• **Directions**: Report every line in the data below that contains the word "length", copying each such line in full. Matches are case-sensitive.

• **Saved entries**:
_____

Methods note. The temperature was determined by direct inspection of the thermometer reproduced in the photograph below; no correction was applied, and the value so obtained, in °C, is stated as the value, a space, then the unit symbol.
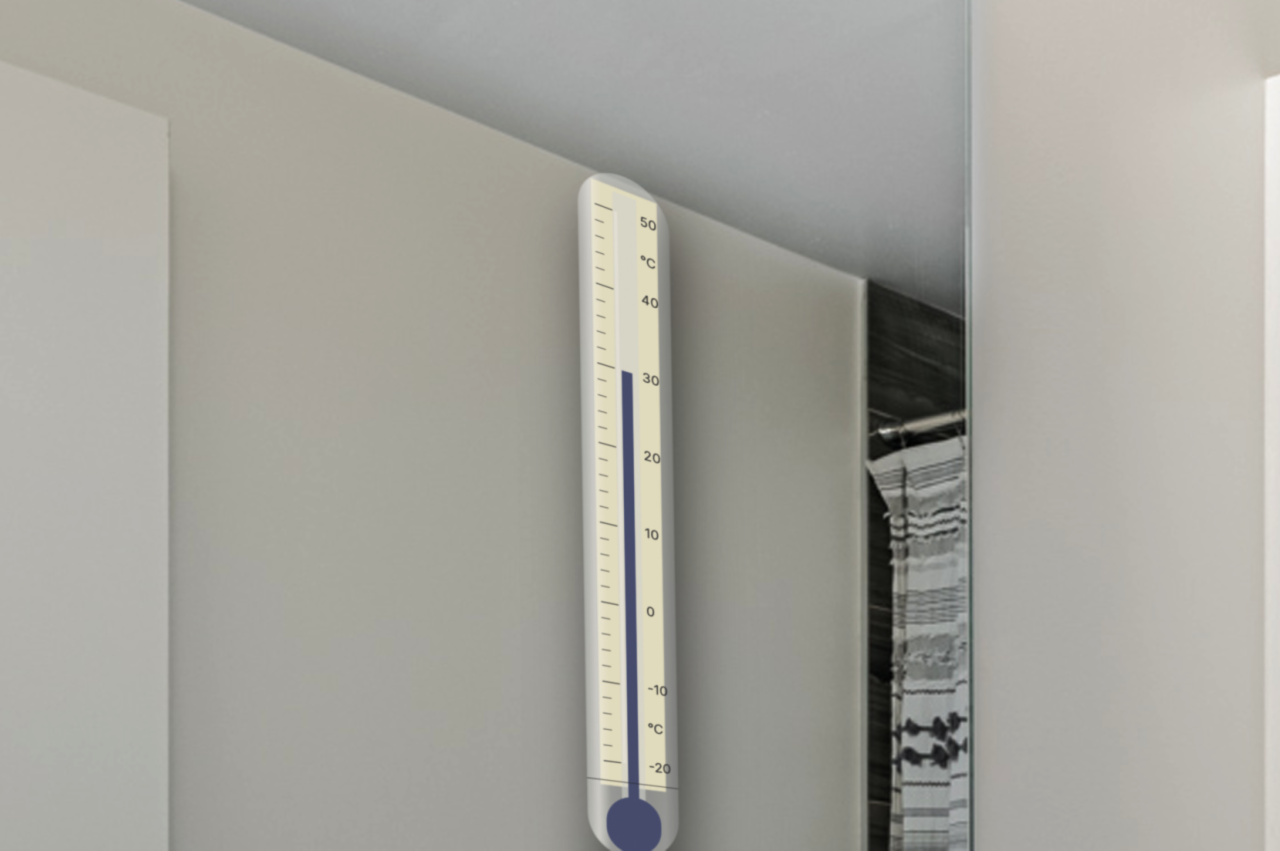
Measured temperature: 30 °C
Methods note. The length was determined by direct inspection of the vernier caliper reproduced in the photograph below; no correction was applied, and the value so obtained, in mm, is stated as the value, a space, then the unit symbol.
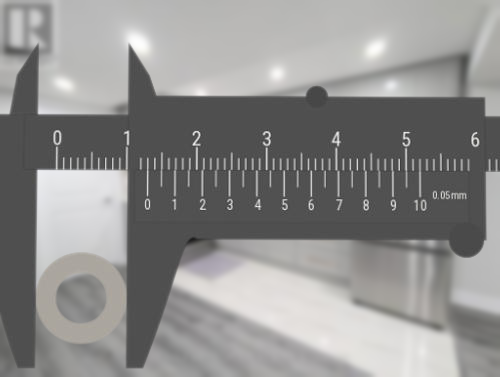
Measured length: 13.0 mm
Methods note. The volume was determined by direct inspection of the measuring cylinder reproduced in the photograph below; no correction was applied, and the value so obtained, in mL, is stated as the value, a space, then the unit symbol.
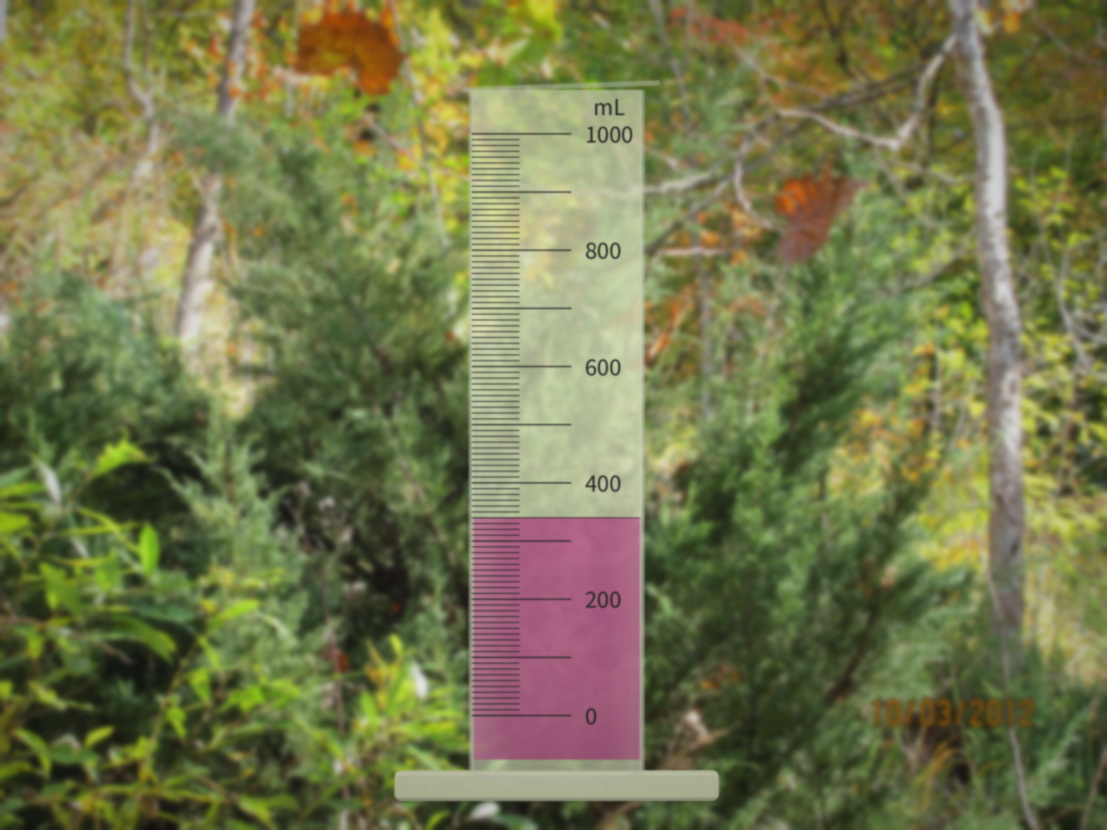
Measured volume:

_____

• **Task response**:
Methods note. The length was determined by direct inspection of the vernier caliper reproduced in the photograph below; no correction was applied, and the value so obtained, in mm, is stated as the value, a space, then the unit symbol.
Measured length: 13.0 mm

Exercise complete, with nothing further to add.